An alternative title for this post might have been, “The many misfortunes of an Art Deco masterpiece”, because Villa Empain has a bizarre and tragic history. That the original building is still standing is something of a miracle, and it could have ended very badly had it not been rescued by the Boghossian Foundation in 2006. Even then, such was the dilapidation of the original 1930s building, it took 4 years of renovation to restore it.

How this masterpiece of Art Deco came to be in such a state reads almost like fiction. The brainchild of the newly enobled Baron Louis Empain and Swiss architect Michel Polak, construction was completed in 1935 using only the finest, most expensive materials. There is debate over whether Louis Empain ever actually lived in the house, but it’s likely that he spent a year there before having some sort of mystical experience and moving to Canada.

Villa Empain, Brussels, Belgium
Swimming pool, Villa Empain, Brussels, Belgium
Villa Empain, Brussels, Belgium
Villa Empain, Brussels, Belgium
Villa Empain, Brussels, Belgium
Villa Empain, Brussels, Belgium

That was really when the Villa Empain’s troubles started, well that and the Second World War. In 1937, Louis decided to gift the house to the Belgian state which would transform it into the Royal Institute for Applied Arts. The outbreak of war, invasion and occupation of Belgium put an end to those plans. In fact, the house ended up being commandeered by the occupying German forces.

Evidence for how the Germans used the house is strangely absent, but it is rumoured that it was where the Gestapo – the much feared Nazi secret police with a fondness for torture – were based. Things became even stranger after the end of the war. Ignoring the terms of the bequest to the Belgian state, the government chose to install the Embassy of the Soviet Union in the building.

The Empain family decided to fight that decision and after a protracted legal dispute reclaimed the house in the 1960s, after which it was used as a gallery space rather than a home. It again changed hands in 1973 when Louis sold it to an American-Armenian tobacco manufacturer, Harry Tcherkezian, who also decided not to live in the house. Instead he rented it to RTL, a radio station from Luxembourg.

For the next two decades that’s how things remained. A house built using Escalette and Boisjourdan marble, balau wood from the East Indies, manilkara from Venezuela, bubinga from Congo, walnut, rosewood and oak, beautiful wrought iron, stained-glass and mosaics, and a lovely outdoor swimming pool, was a radio station. Worse was to come. After RTL left, the house occasionally hosted events before being abandoned in the 1990s.

Looted, vandalized and partially destroyed it may well have been left to its fate had the Boghossian Foundation not stepped in. Although many of the original features have been lost, the house retains its grandeur and today also hosts exhibitions. It really is gorgeous and I felt incredulous that it had never really been lived in. Just as unsettling and strange is where the fortune that paid for the house to be built was acquired.

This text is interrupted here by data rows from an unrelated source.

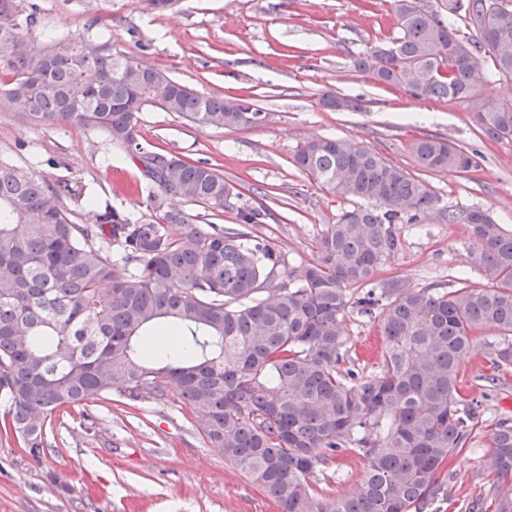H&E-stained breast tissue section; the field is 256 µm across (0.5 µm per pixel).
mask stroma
Listing matches in <instances>:
<instances>
[{
    "mask_svg": "<svg viewBox=\"0 0 512 512\" xmlns=\"http://www.w3.org/2000/svg\"><path fill=\"white\" fill-rule=\"evenodd\" d=\"M35 5L39 44L78 40L101 46V23L112 22V50L165 71L204 94L249 99L266 113L255 128H201L176 114L147 107L140 140L219 169L239 191L221 209L177 201L198 223L238 227L242 203L264 205L254 235L274 242L295 268L314 262L325 225L358 201L299 171L293 156L311 138L346 139L379 153L422 181L442 206H478L512 230V140L484 136L466 102L413 97L356 71L355 57L396 33L392 0H178L164 13L145 0H24ZM358 98L356 112L325 109L323 95ZM436 134L479 153L465 174L423 169L411 145ZM0 159L65 186L63 204L77 223H93V206L111 204L147 217L143 176L103 133L77 126H36L0 111ZM401 248L377 272L410 288L449 290L470 244L464 225L432 213L398 227ZM348 361L375 365L384 346L379 320L349 310ZM496 331H483L464 361L466 398L482 402L488 421L511 419L512 371L494 363ZM497 379L487 388L484 377ZM48 448L30 454L0 435V512H281L222 449L199 434L181 403L98 399L84 411L57 413L46 426ZM489 447L479 433L454 458L448 492L437 512H468L483 491L478 458ZM357 453L314 472L312 484L352 492L362 473Z\"/></svg>",
    "mask_w": 512,
    "mask_h": 512,
    "instance_id": "1",
    "label": "stroma"
}]
</instances>
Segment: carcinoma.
<instances>
[{
	"mask_svg": "<svg viewBox=\"0 0 512 512\" xmlns=\"http://www.w3.org/2000/svg\"><path fill=\"white\" fill-rule=\"evenodd\" d=\"M397 34L353 66L411 95L466 101L492 140L512 137V103L486 108L482 72L512 82V0H453L473 34L461 36L420 0H393ZM35 7L0 0V109L42 126L104 133L141 166L149 221L110 205L77 224L61 190L0 160V393L5 433L37 452L47 420L91 399L177 398L200 434L283 512H434L450 462L488 429L480 462L482 512H512V422L490 426L460 392L464 359L483 329L501 335L496 365H512V230L487 210L439 206L404 168L354 141L303 143L294 165L366 205L326 225L317 258L298 270L273 242L242 229L202 226L170 196L224 208V175L139 142L148 106L213 128H254L261 110L200 94L160 69L147 72L108 45L32 42ZM433 171L469 172L475 154L424 135L412 144ZM468 226L469 269L491 288L413 289L375 273L400 247L397 225L431 212ZM263 209L238 208L243 226ZM117 253H112V247ZM366 285L354 297L348 289ZM387 298L381 303V298ZM380 320L385 346L369 373L345 366L347 311ZM167 327L178 352L144 360L139 339ZM347 451L364 460L354 492L309 481Z\"/></svg>",
	"mask_w": 512,
	"mask_h": 512,
	"instance_id": "obj_1",
	"label": "carcinoma"
}]
</instances>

This is Belgium, so there was always going to be a likely connection to the horrors of the Belgian colonisation of the Congo. The house is a good example of how vast wealth flowed from Congo to enrich Belgium. Louis Empain was the son of Belgian industrialist Édouard Empain, who made his first fortune quarrying marble during Belgium’s mid- to late-19th century industrial revolution.

Villa Empain, Brussels, Belgium
Villa Empain, Brussels, Belgium
Villa Empain, Brussels, Belgium
Villa Empain, Brussels, Belgium
Swimming pool, Villa Empain, Brussels, Belgium
Swimming pool, Villa Empain, Brussels, Belgium

He soon expanded his business interests to railways, manufacturing and banks. He was responsible for building railways in Congo for King Leopold II, known as The Butcher of Congo, that were so important for extracting raw materials from the country and transporting soldiers and missionaries into the interior. Édouard would soon own mining concessions in Congo and was a close confidant of Leopold II.

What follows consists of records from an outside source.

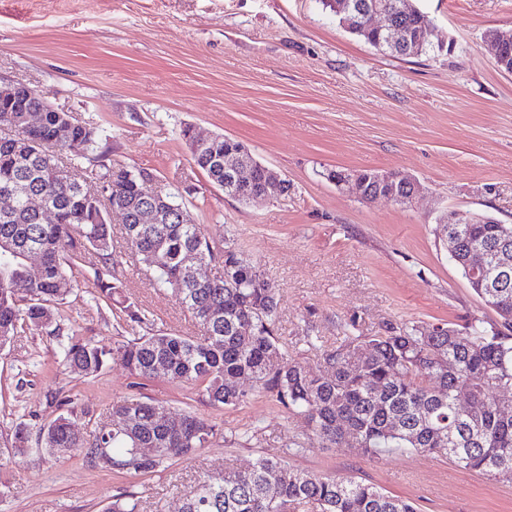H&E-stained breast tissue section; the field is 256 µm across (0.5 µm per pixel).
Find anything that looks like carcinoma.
Returning <instances> with one entry per match:
<instances>
[{
  "mask_svg": "<svg viewBox=\"0 0 512 512\" xmlns=\"http://www.w3.org/2000/svg\"><path fill=\"white\" fill-rule=\"evenodd\" d=\"M396 15L409 43L396 50L382 35L360 24L348 32L382 52L420 56L433 51L428 30L431 18L411 0H379ZM45 99L22 90L13 103H0V125L15 136L0 140V191L16 190L15 206L0 212V350L28 330L58 337L63 361L72 372L96 376L108 359L121 362L141 379L168 378L198 387L211 406H235L247 393L226 378H251L265 392L304 419L302 434L287 454L308 451L311 436L338 448L349 442L358 456L379 457L398 452H442L456 466L490 476L499 468L512 471V406L498 408L493 394L512 388V277L501 279L498 268L512 274V224H450L448 236L456 248L453 261L475 294L500 317L501 328L389 323L371 336H349L322 354L316 373L288 359L275 333L276 289L259 267L246 260L234 240L218 244L204 232L184 202L169 194L178 210L159 224L140 221L141 212L156 203L140 191L138 169L114 166L97 177L96 189L62 185L54 179L61 161L91 162L98 129L77 121L69 112H45L37 126L28 123L27 109H40ZM244 146L222 135L197 149L191 160L208 182L224 180V154ZM264 165L255 162L234 188L237 201L265 191ZM39 195L56 210L55 221L41 222L27 206ZM123 211V240L130 257L153 273L154 285L171 291L190 318L202 326L201 337L177 333L126 336L108 349L65 331L55 318L57 306L76 294L73 269L87 265L107 301L120 307L130 321L149 325L150 312L126 303L124 282L114 273V240L107 217ZM41 256L36 272L22 255ZM474 250L490 257V270L472 279L467 260ZM214 263L222 272L196 282L184 262L189 254ZM32 278L33 293L19 299L11 290L16 279ZM467 387L472 405L461 411L457 389ZM60 413L37 430V443L49 454L61 448L81 449L90 463L111 470L153 472L189 458L217 435L215 425L194 411L182 414L181 428L159 430L168 409L130 398L112 407L108 420L94 422L89 435L70 430L74 401L54 398ZM31 431L18 423L14 448L28 447ZM144 448L153 449L146 455ZM310 506L314 512H417L414 504L383 489L352 478L298 471L286 458L260 456L246 472L226 468L206 472L186 493L183 512H294ZM106 512H143L139 496H113Z\"/></svg>",
  "mask_w": 512,
  "mask_h": 512,
  "instance_id": "1",
  "label": "carcinoma"
}]
</instances>
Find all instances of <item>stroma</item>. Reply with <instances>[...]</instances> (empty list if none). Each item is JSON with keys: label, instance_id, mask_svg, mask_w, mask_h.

Most famously, Édouard would win the contract to build the Paris Metro, but he also owned railways in Turkey, China, Egypt, France and the Netherlands. It was this vast fortune that he passed on to his sons, including Louis, when he died in 1929. Some of that extravagant wealth found its way into the Villa Empain, a glorious example of Art Deco that seems to have been unloved for much of its existence.